Not least because in reality, during these long and bloody seven months, the White House, with its billions in arms supplies, has given a free hand, and indeed consented to the massacre we have before our eyes. Likewise, it did so through its three vetoes at the Security Council against resolutions calling for a ceasefire and its veto in April on Palestine’s full membership in the UN; as well as through deciding to suspend funds to the UNRWA because it had been supposedly “infiltrated” by terrorists, an accusation that has never been proven and a criminal decision, to which Meloni – Biden’s “pet” according to the US media – immediately agreed.

The culmination can be seen in Biden’s “wavering,” with sharp words that he quickly softens; lately, the story has been about the US administration just “discovering,” according to CNN, that the weapons supplied by the U.S. to Israel – in particular, a super-bomb already tested in Vietnam – “may” have been used against civilians, in ways “inconsistent with international law.” Is there a way to bomb civilians while being consistent with international law? Haven’t Iraq and Afghanistan shown that there isn’t? Besides, the carnage lasted for seven months and they’re only noticing it now? The International Court of Justice did so long before, indicting Israel for “plausible genocide.”

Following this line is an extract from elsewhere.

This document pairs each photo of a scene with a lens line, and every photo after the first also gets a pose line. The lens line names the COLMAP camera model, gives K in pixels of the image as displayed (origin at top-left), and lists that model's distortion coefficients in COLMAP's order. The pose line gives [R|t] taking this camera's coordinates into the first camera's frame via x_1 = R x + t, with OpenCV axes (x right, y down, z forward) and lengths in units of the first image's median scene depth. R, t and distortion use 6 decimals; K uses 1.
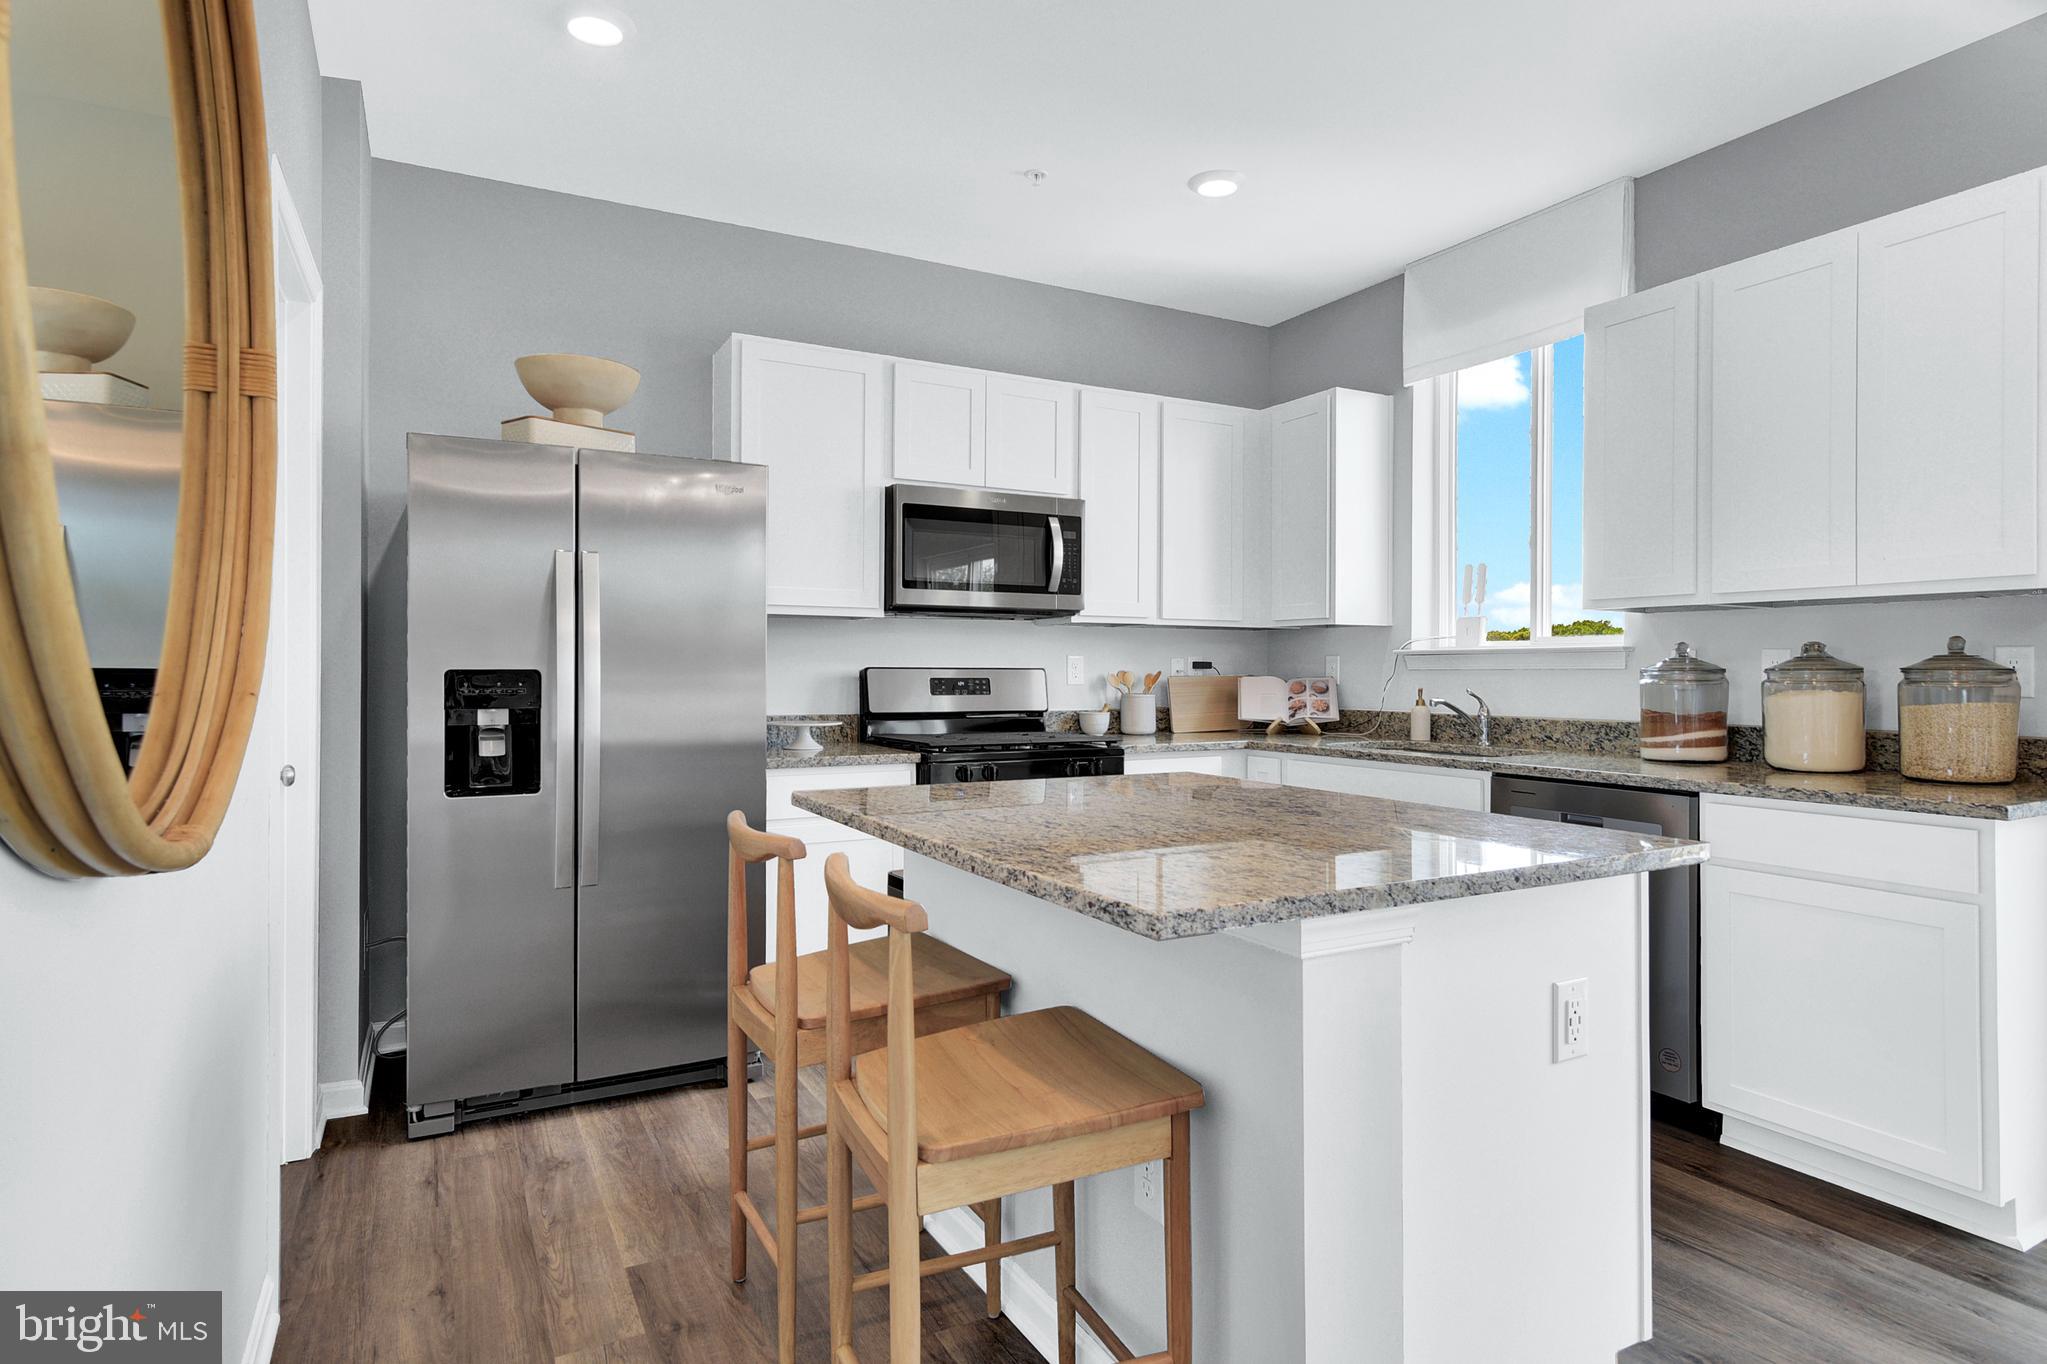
lens RADIAL K [[1139.5, 0, 1045.5], [0, 1139.5, 658.9], [0, 0, 1]] dist [-0.000759, -0.000213]
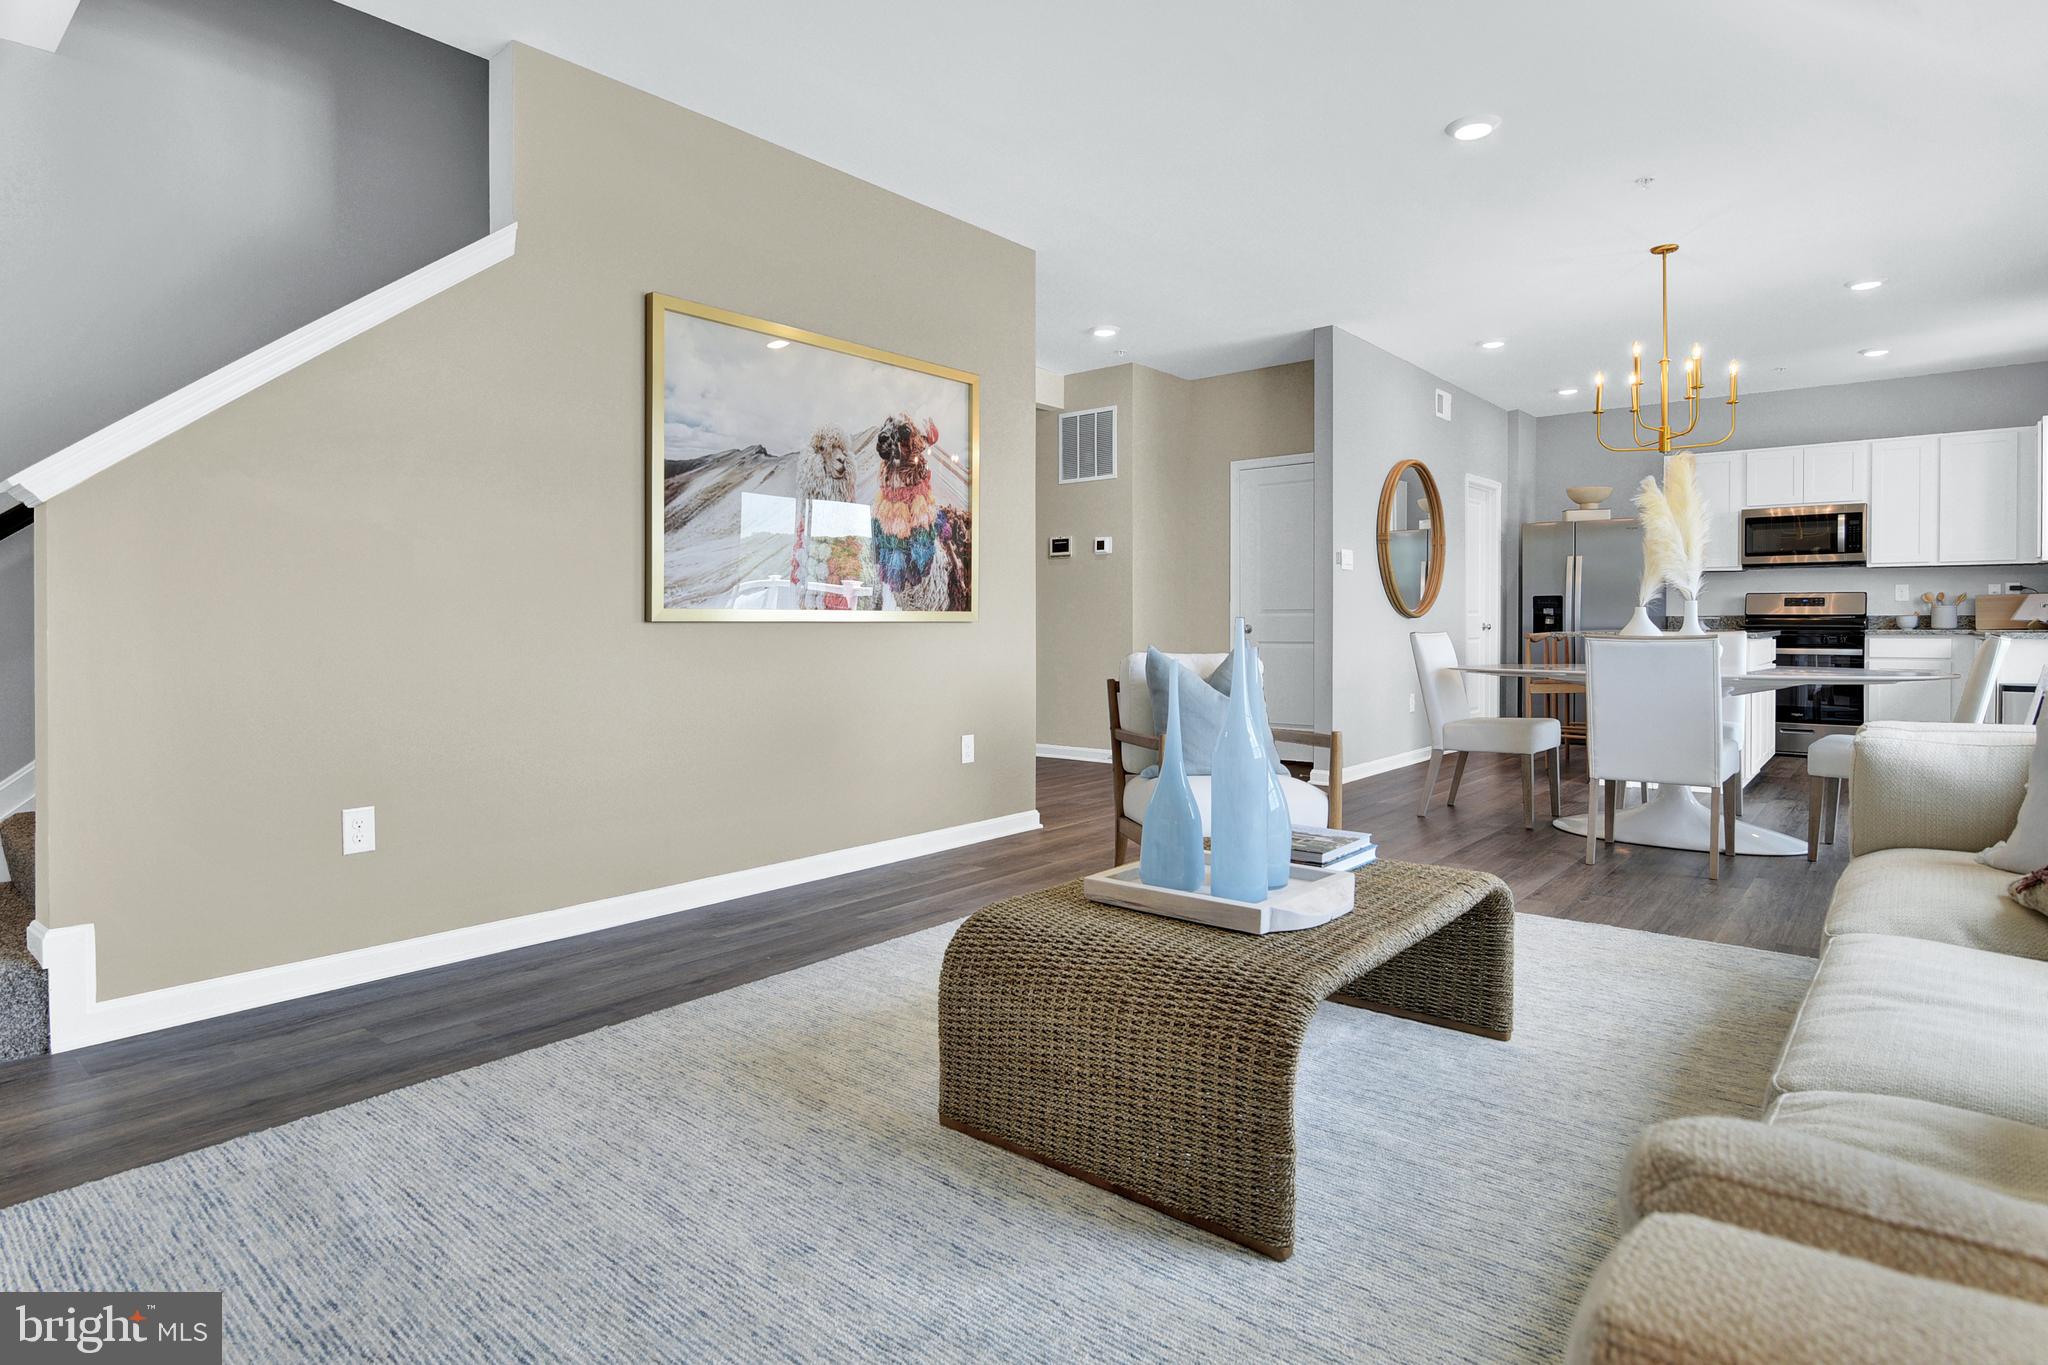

The underlying position, adopted by the U.S. and the West, is to see Palestinians not as subjects with rights, to life and land, dignity and a state, but as shadows begging for help, starving and plaintive, wounded and maimed, thus justifying the need to support them. In short, the lowliest of all, reduced to a condition of subalternity so profound that destitution erases their human and political aspirations. Thus, what is at stake in the “political” management of so-called “aid” and the business of “reconstruction.” And among the things the Biden-Blinken duo have to answer for – do they deserve the Nobel Peace Prize yet? – is their strategic move to the right, right into Trump territory, continuing to keep alive the ill-intentioned Abrahamic Accords with Netanyahu and Saudi Arabia as protagonists, signed at the expense of the excluded Palestinians.

It’s certainly true that the UN General Assembly vote will not bring back to life the 15,000 children killed in Netanyahu’s disproportional offensive unleashed in Gaza as revenge for the October 7 massacre, nor will the bodies of thousands of wounded and maimed women, men, and elderly return to life and health. We are at 35,000 dead and the massacre is not over. The most beautiful image we have seen these days has been that of the banners held by Gaza children thanking the students taking part in the uprisings on U.S. campuses.

At this moment, as Rafah is being bombed and dozens more casualties are being added to the count, the result of the vote at the UN is reaching those fleeing the bombs, giving a vision of the future to the children escaping death, courage to those safeguarding the survival of communities, hope to those fighting against settler violence in the West Bank. Today, more and more, waving the Palestinian flag is becoming part and parcel of the defense of international law: it is against war and for real peace. According to the words and thought of Nelson Mandela, regardless of whether the UN assembly admits it and the Security Council refuses, “our freedom is incomplete without the freedom of the Palestinians.”